Task details: Every line holding the string "єктів" is to be copied from the entries below.

Provided records:
------------------------
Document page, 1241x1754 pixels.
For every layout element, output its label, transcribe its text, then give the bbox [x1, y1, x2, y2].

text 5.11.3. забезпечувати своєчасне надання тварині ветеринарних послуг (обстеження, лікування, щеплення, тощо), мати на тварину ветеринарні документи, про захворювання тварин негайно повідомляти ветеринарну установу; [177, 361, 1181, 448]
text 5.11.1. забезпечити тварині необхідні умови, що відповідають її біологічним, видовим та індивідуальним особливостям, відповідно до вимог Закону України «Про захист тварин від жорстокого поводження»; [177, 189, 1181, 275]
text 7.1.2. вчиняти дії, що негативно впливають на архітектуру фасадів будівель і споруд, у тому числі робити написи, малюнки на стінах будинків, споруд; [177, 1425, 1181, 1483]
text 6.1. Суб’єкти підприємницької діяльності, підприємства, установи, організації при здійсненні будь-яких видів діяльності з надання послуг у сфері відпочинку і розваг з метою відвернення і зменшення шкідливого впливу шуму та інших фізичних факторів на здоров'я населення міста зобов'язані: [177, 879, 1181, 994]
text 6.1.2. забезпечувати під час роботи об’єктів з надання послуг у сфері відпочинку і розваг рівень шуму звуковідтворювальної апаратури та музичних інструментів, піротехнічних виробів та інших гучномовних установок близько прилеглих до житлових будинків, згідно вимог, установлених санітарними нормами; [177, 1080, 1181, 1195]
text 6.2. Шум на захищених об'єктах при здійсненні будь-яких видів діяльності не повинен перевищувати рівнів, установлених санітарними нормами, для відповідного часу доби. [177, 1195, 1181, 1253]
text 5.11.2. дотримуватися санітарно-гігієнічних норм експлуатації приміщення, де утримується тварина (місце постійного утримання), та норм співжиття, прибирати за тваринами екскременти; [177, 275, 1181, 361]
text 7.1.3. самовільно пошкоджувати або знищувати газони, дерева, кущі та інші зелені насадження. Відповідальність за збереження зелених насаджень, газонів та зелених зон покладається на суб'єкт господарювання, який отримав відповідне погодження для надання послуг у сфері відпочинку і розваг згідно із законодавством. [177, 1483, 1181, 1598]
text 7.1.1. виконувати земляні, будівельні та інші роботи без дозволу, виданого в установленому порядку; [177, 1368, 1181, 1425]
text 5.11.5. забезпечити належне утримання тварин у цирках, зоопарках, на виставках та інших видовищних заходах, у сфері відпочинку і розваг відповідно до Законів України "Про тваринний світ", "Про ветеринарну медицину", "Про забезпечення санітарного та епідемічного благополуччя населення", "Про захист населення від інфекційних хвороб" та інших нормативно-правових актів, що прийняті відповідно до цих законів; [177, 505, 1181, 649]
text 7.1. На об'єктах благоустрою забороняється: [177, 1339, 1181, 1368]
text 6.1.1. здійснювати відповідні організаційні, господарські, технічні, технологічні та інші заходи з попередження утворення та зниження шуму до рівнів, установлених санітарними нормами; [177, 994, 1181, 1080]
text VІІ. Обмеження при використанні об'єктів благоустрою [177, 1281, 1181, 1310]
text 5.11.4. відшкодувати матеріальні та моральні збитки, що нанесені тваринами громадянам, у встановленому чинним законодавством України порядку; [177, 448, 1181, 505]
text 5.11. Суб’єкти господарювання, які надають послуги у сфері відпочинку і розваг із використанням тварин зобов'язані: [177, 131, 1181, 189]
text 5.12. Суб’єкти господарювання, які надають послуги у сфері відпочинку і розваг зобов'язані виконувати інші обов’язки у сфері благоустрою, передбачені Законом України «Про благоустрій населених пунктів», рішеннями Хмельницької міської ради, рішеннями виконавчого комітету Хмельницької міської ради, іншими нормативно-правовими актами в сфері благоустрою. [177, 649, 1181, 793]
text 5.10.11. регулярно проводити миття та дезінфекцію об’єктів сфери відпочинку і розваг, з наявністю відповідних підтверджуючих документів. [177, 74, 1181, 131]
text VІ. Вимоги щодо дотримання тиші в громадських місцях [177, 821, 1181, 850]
------------------------
Task answer:
text 6.1.2. забезпечувати під час роботи об’єктів з надання послуг у сфері відпочинку і розваг рівень шуму звуковідтворювальної апаратури та музичних інструментів, піротехнічних виробів та інших гучномовних установок близько прилеглих до житлових будинків, згідно вимог, установлених санітарними нормами; [177, 1080, 1181, 1195]
text VІІ. Обмеження при використанні об'єктів благоустрою [177, 1281, 1181, 1310]
text 5.10.11. регулярно проводити миття та дезінфекцію об’єктів сфери відпочинку і розваг, з наявністю відповідних підтверджуючих документів. [177, 74, 1181, 131]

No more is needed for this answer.